[Communiqué de presse] Proposition de loi Attal adoptée par l’Assemblée nationale : égarements majeurs face à la délinquance des mineur·es

Publié le Feb. 14, 2025

Le régime pénal applicable aux mineur·es repose sur une réalité intangible : les enfants sont des adultes en devenir. La loi actuelle en déduit à juste titre qu’ils doivent être éduqués plutôt que punis.

En créant des comparutions immédiates pour mineur·es, en alignant dans certains cas leur responsabilité pénale sur celle des majeur·es, et en sanctionnant les parents en difficulté dans leur mission éducative, la proposition de loi visant à "restaurer l'autorité de la justice à l'égard des mineurs délinquants et de leurs parents" adoptée hier par l’Assemblée nationale est sur le point de bouleverser la justice des mineur·es dans ses équilibres.

Les raisons exposées au soutien de ce texte sont un concentré de poncifs et contre-vérités. En effet, les magistrat·es ne sont aucunement démuni·es pour lutter contre la délinquance de mineur·es prétendument de plus en plus jeunes, en manque d’autorité et glissant vers une violence « déchaînée, décomplexée, sans règle ». Il est déjà possible d’incarcérer un·e mineur·e suspecté·e de crime dès l’âge de 13 ans. Depuis 2021, le code de justice pénale des mineurs permet déjà de juger vite, par la voie d’une audience unique (1/3 des procédures) ; d’incarcérer un·e jeune à l’issue d’une garde à vue dans l’attente de son jugement. La punition des mineur·es rime d’ailleurs de plus en plus avec prison : le nombre de mineur·es détenu·es a bondi de 34 % en 3 ans alors que la délinquance des mineur·es, elle, n’augmente pas – elle aurait même tendance à décroitre.
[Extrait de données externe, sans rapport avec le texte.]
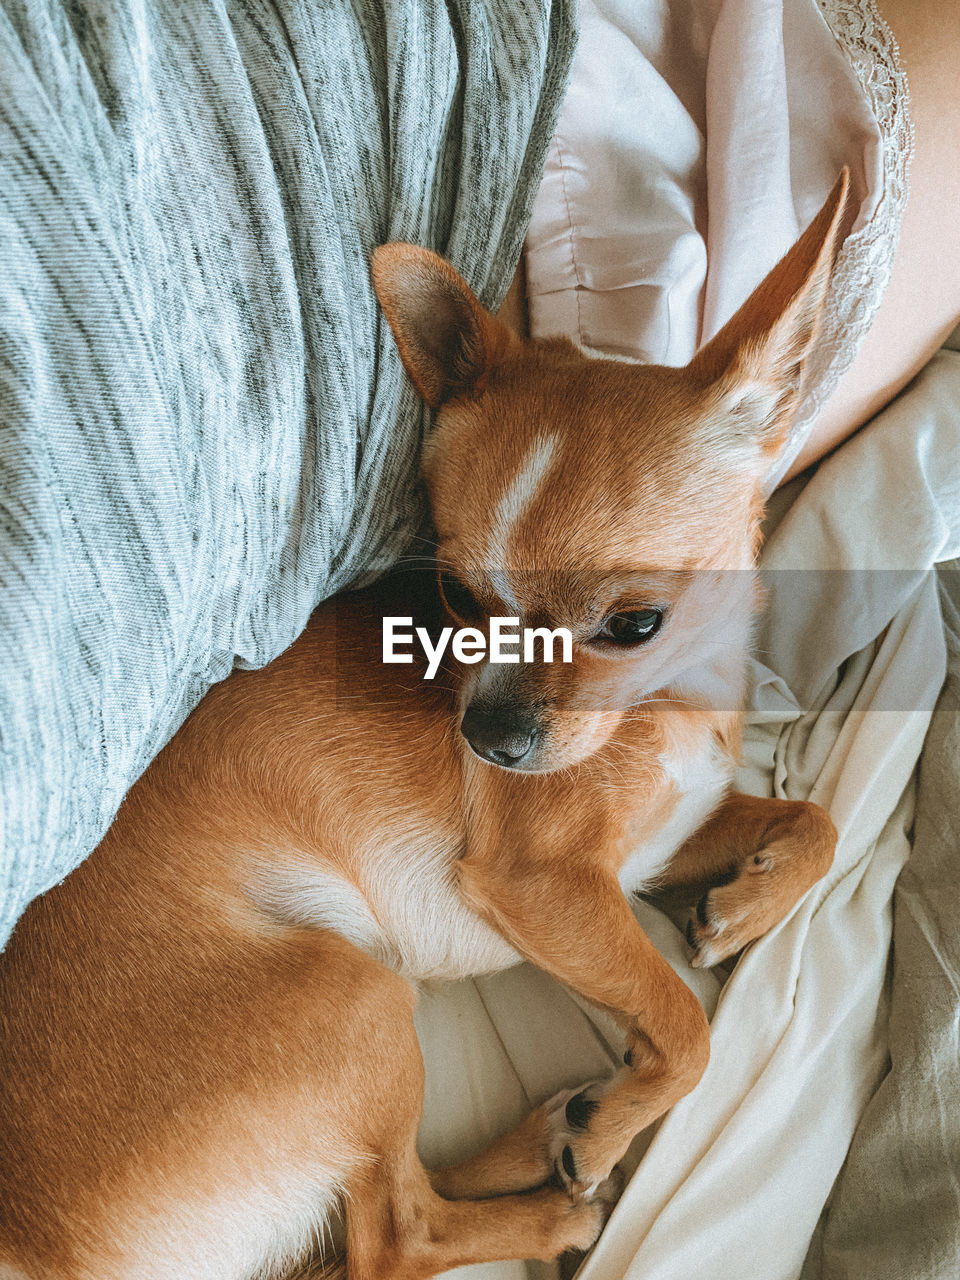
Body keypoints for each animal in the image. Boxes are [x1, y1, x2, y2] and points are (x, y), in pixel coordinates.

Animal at [0, 172, 844, 1280]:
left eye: (633, 623)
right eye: (455, 594)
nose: (488, 741)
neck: (672, 699)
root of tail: (27, 1244)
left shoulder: (655, 847)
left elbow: (815, 821)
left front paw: (746, 907)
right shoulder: (546, 882)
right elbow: (683, 1022)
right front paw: (618, 1123)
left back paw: (544, 1134)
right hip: (354, 998)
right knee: (395, 1236)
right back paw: (556, 1197)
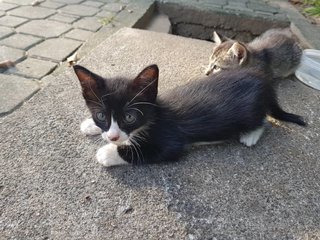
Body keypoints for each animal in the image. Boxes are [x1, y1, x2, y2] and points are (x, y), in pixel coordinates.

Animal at [74, 64, 306, 168]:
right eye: (101, 115)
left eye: (130, 117)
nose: (112, 137)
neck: (153, 116)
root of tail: (263, 81)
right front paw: (90, 126)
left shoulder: (171, 142)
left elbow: (143, 152)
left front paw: (107, 152)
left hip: (251, 111)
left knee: (264, 119)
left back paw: (250, 135)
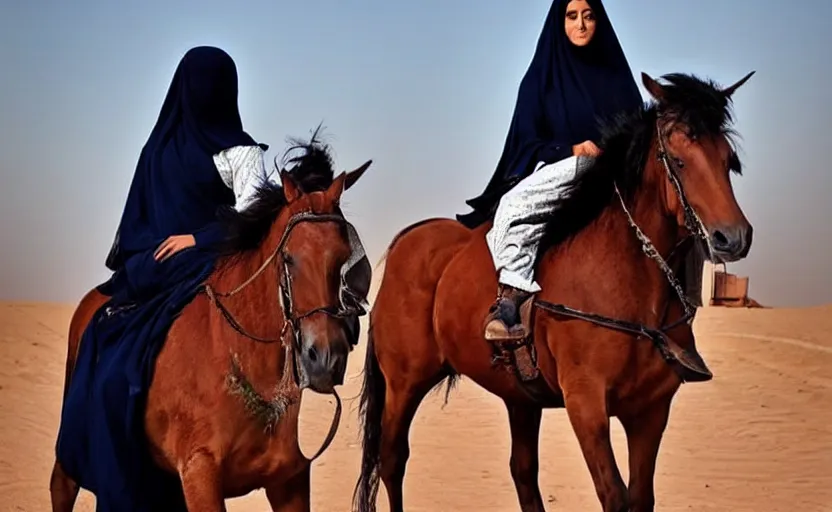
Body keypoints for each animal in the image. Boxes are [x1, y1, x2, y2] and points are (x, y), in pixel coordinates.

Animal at [50, 140, 372, 512]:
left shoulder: (288, 480)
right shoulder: (199, 473)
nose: (326, 358)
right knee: (61, 486)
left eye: (345, 257)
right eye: (289, 257)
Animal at [354, 72, 756, 512]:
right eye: (679, 161)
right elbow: (614, 496)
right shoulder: (585, 403)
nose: (733, 237)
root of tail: (406, 240)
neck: (631, 291)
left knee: (522, 472)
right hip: (404, 381)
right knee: (393, 458)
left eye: (728, 161)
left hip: (519, 398)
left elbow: (640, 498)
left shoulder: (651, 411)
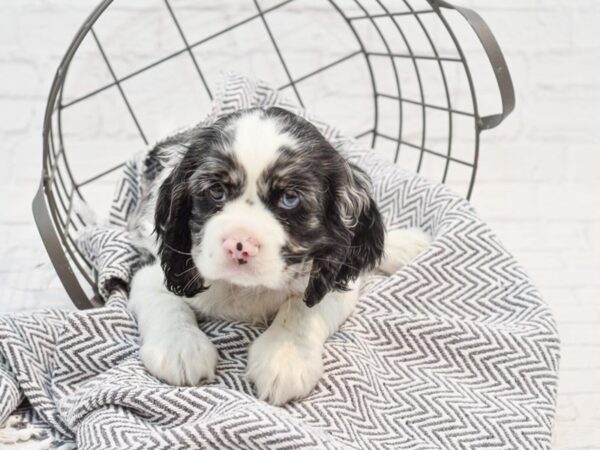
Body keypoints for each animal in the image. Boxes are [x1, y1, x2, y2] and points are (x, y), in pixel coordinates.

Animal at [127, 107, 432, 406]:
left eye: (290, 198)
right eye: (216, 191)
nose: (240, 245)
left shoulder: (332, 279)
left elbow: (300, 309)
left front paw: (284, 358)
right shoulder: (153, 269)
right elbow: (165, 301)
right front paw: (180, 348)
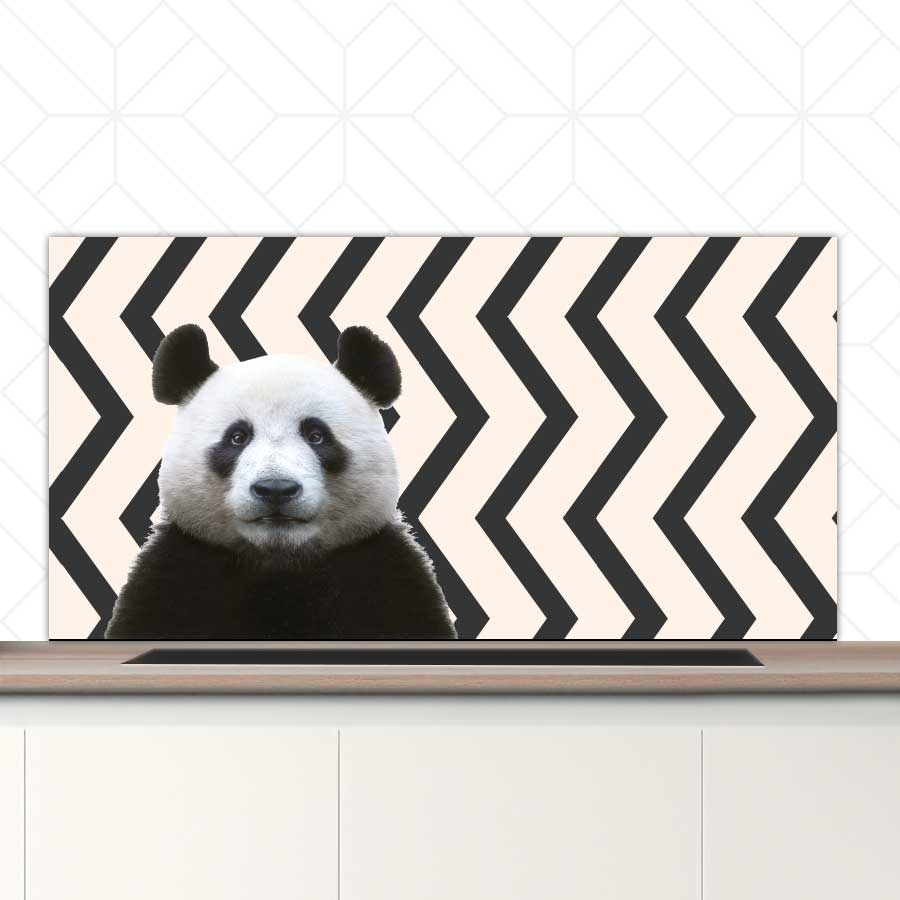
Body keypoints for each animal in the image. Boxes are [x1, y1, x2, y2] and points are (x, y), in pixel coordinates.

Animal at [105, 323, 457, 640]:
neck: (279, 564)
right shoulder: (177, 573)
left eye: (316, 435)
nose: (275, 489)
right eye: (237, 437)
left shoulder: (382, 574)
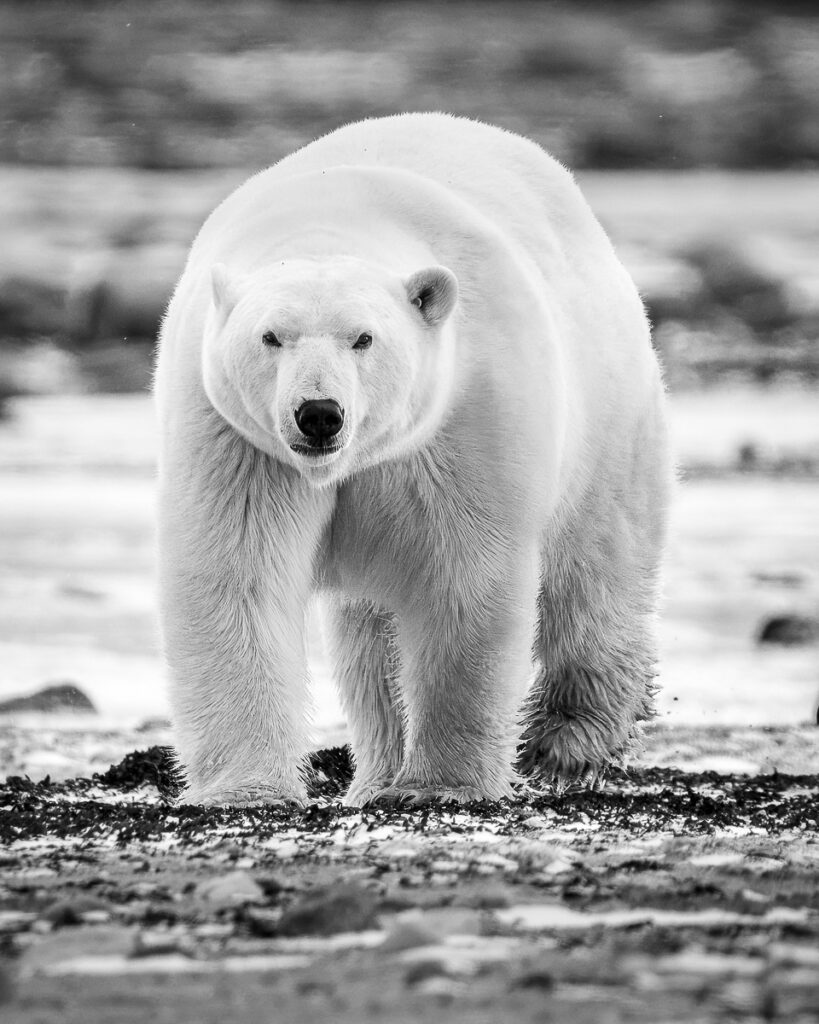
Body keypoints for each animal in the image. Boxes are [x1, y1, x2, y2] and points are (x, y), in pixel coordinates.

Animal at [154, 113, 671, 807]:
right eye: (271, 336)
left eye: (363, 338)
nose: (319, 413)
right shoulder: (237, 440)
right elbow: (237, 573)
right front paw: (247, 790)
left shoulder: (461, 415)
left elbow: (461, 578)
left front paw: (440, 784)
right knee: (368, 640)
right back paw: (376, 773)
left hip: (607, 422)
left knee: (593, 574)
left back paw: (570, 741)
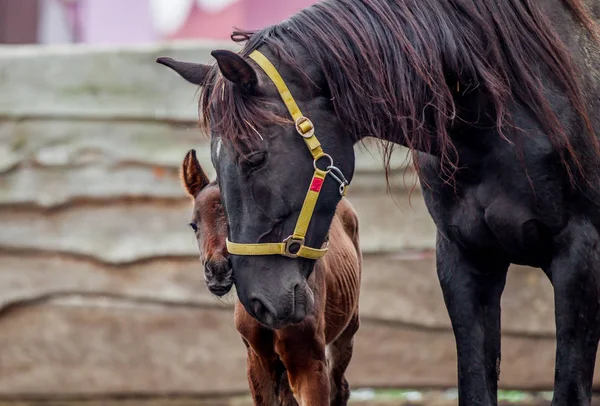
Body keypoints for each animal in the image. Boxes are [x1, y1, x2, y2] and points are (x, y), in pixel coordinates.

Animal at [180, 150, 360, 406]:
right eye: (194, 225)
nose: (217, 270)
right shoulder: (257, 358)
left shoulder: (310, 361)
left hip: (346, 331)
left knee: (340, 387)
En matière punitive, la justice est donc pour le moins armée. En revanche ses moyens indigents sont largement insuffisants pour prétendre identifier, comprendre et résoudre les problématiques profondes des jeunes qui auraient « coupé les ponts avec notre société et ses valeurs de respect », dépeints comme les « nouveaux monstres » par le législateur.

Cette réforme a été initiée en réponse au retentissement médiatique d’affaires criminelles d’une extrême gravité. Pourtant, elle viendra in fine durcir le traitement des délits de moindre gravité. Faut-il rappeler que la comparution immédiate a déjà mis à terre toute la chaîne pénale applicable aux personnes majeures, tout en ciblant majoritairement les jeunes des quartiers défavorisés ? Ce texte aura pour effet de viser les mêmes catégories de personnes, en plus jeunes, et leurs parents soi-disant « démissionnaires ».

Il conduira logiquement à une répression aux contours similaires : discriminatoire à l’égard des personnes racisées et vulnérables sur le plan socio-économique ; excessivement sévère envers ces dernières, le taux d’incarcération en comparution immédiate étant le plus élevé, tous modes de poursuite délictuelle confondus; le tout, pour une efficacité aucunement démontrée. Bref, une réforme inefficace contre la délinquance mais aux conséquences dévastatrices pour notre justice.